New York Library Association
- Formation: 1890
- Type: Non-profit NGO
- Purpose: NYLA leads, educates, and advocates for the advancement of the New York library community.
- Headquarters: Guilderland, New York
- Region served: United States
- Executive Director: AnnaLee Dragon
- Website: New York Library Association

= New York Library Association =

Professional association for New York's librarians

The New York Library Association (NYLA) is a group that promotes libraries in New York. It was founded in 1890 and was the first statewide organization of librarians in the United States. One of its founders was Melvil Dewey, who has had a lasting impact on libraries in the United States. The association was granted a provisional charter in 1929 and its Absolute Charter in 1946.

==Affiliation==

NYLA is affiliated with the American Library Association (ALA) as the New York Chapter of ALA. ALA is the oldest and largest library association in the world.

==Current status==
From a membership of 43 in 1890, NYLA has grown to 4,829 members at the end of the 2022-2023 Fiscal Year. Members include library staff from public, system, school, college and university and special libraries, as well as library trustees, and friends of libraries.

The association publishes a weekly email newsletter, 'News You Can Use', a monthly electronic publication, NYLA Voice, and a JOBline.
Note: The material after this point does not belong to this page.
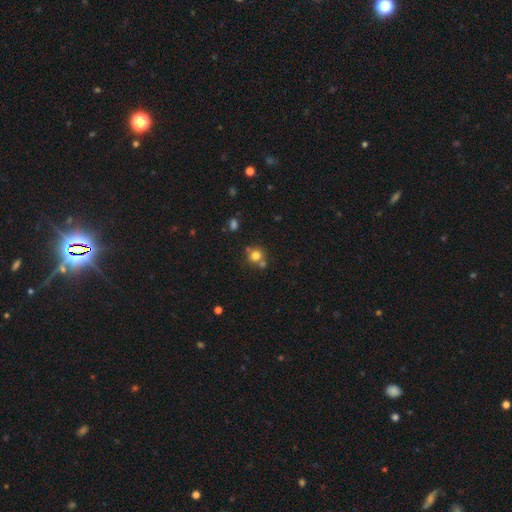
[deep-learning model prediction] Overall: smooth (76%). How rounded: round (88%). Merging: none (61%; merger 26%).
The association hosts a yearly conference in the fall, which focuses on professional development and networking. At the conference, NYLA recognizes members' achievements and contributions to the library community through awards, fellowships, and scholarships for library school students.
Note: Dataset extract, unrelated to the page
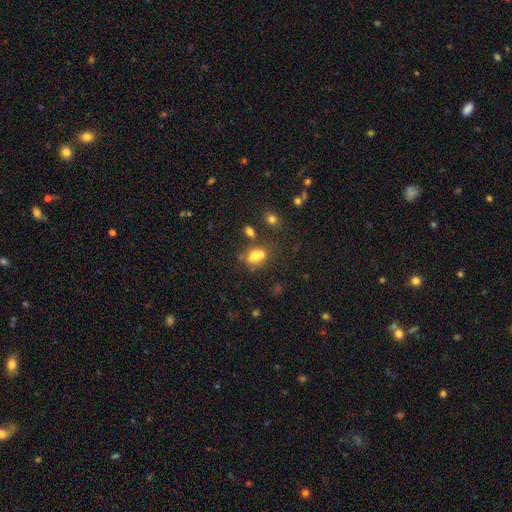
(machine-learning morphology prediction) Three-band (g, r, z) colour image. It shows a smooth galaxy with no disk features (65%) that is in between round and cigar-shaped (50%). Merging: merger (45%).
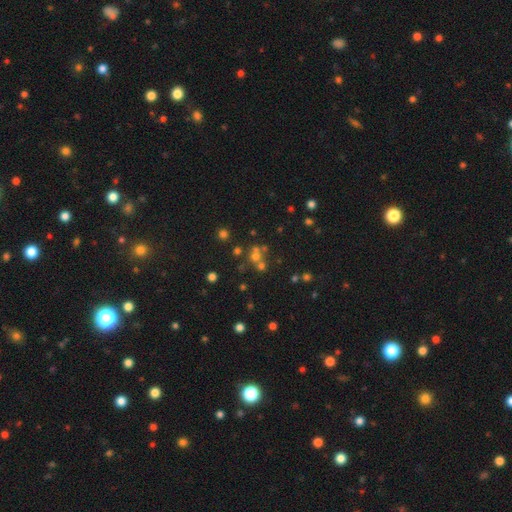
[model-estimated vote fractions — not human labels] The model was most divided on "smooth or featured": smooth: 49%, star or artifact: 33%, featured or disk: 18%. More confident: merging — none (54%).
Every year, NYLA coordinates an Advocacy Day, where library staff, trustees, and supporters gather in Albany, NY to talk with State Senators and Assembly people, or their staff. During these meetings, library advocates talk about what public and school libraries are doing, their funding needs for the coming budget year, and legislation that would be helpful to libraries and their communities.

NYLA hosts "Spring on the Hill" every year, which is a full day mini-conference educational programming focused on advocacy. The event also includes time for networking.